The question now becomes: Who stands to lose and who stands to gain when the battle lines over Indian residential schools are drawn in courts and in mediation rooms across the country? Monetarily speaking, the losers may well be the church and the federal government, while the winners may be Natives and their lawyers. There is, however, another way of looking at cases such as Mohawk and the ADR tests currently under way. It’s the view that first takes into account the individuals involved, rather than simply the institutions.

The Anglican Church is led by people like Archdeacon Jim Boyles and Bishop Duncan Wallace of Regina and the many other men and women who serve as congregants and ministers (including four Canadian bishops from indigenous communities — two Inuit and two Cree — and 130 Aboriginal priests). “On our future horizon lies a renewed partnership with our indigenous people,” says Boyles. “If we lower our eyes from the horizon, a generation will pass before people from our indigenous communities will again want to exercise leadership in our church because of public perceptions about us.”

For his part, Wallace knows very well the pending lawsuits and the dire straits the Anglican Church is in, but insists the church will endure. “All we need is a book, a bottle of wine and some bread and we’re in business,” he says.

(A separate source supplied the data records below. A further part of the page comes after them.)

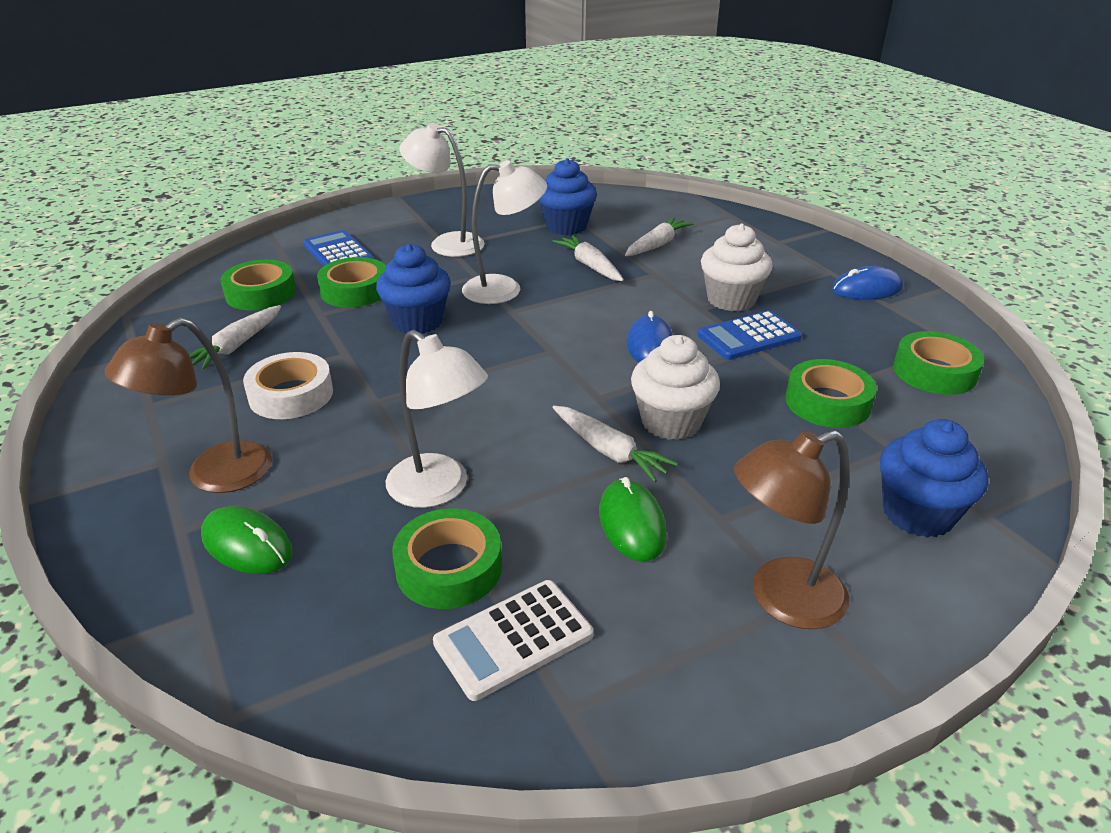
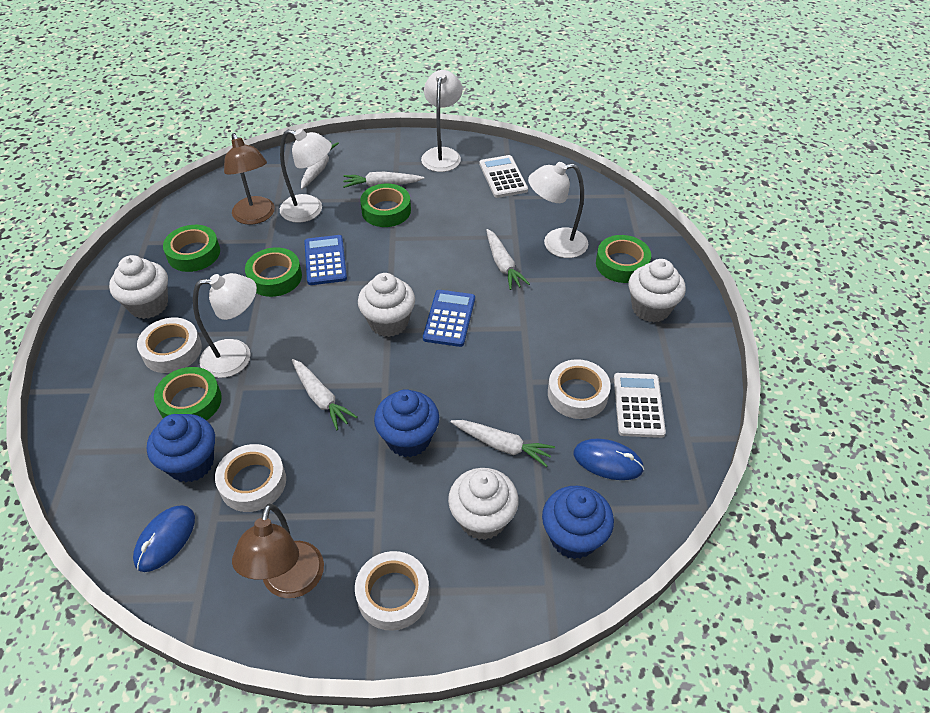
green mouse: [201,506,293,574] [599,477,667,561] = 2 -> none = 0
white calculator: [433,580,593,701] = 1 -> [479,155,528,198] [614,373,666,438] = 2
white carrot: [189,305,281,370] [552,235,624,281] [552,406,678,482] [625,217,694,256] = 4 -> [292,359,357,430] [301,141,339,189] [343,172,424,188] [450,420,555,467] [486,229,530,290] = 5
white cupcake: [631,335,720,440] [701,223,773,311] = 2 -> [109,255,168,319] [358,273,415,337] [448,468,519,540] [629,259,686,322] = 4
white lamp: [386,330,488,508] [399,123,485,257] [462,160,547,304] = 3 -> [193,273,257,378] [280,128,332,223] [421,70,462,172] [528,162,589,258] = 4
white tape: [243,352,333,419] = 1 -> [137,318,202,373] [215,444,286,512] [355,551,430,631] [548,359,611,419] = 4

As for Natives, they are a diverse group that, despite success in many arenas, is still struggling to find its rightful place in the fabric of an imperfect but still great nation. As Native elders warn, no one can, or should try to live up to the image of the proud Indian imprinted on a nickel or emblazoned atop a corporate logo — let alone members of a minority group that has almost been wiped out by the very people who mint the coins and run the companies that put noble savages on loft perches.

“Motivating youth to complete their education is of great importance to the economic future of Aboriginal communities,” reads the Royal Commission on Aboriginal Peoples. “Youth need a strong foundation in their traditions and proficiency in the skills valued by contemporary society. Those who master these skills and contribute to their communities and nations deserve to be celebrated as the modern equivalents of the great hunters and leaders of the past.”

Wise men and women know what will be needed to bridge the chasm that exists between Native and non-Native societies in Canada. The first step is healing, which will only emerge when apologies have been given and accepted. When this has been accomplished, the next generation of Natives will be free to move beyond the injustices of the past and walk with dignity and strength in both worlds.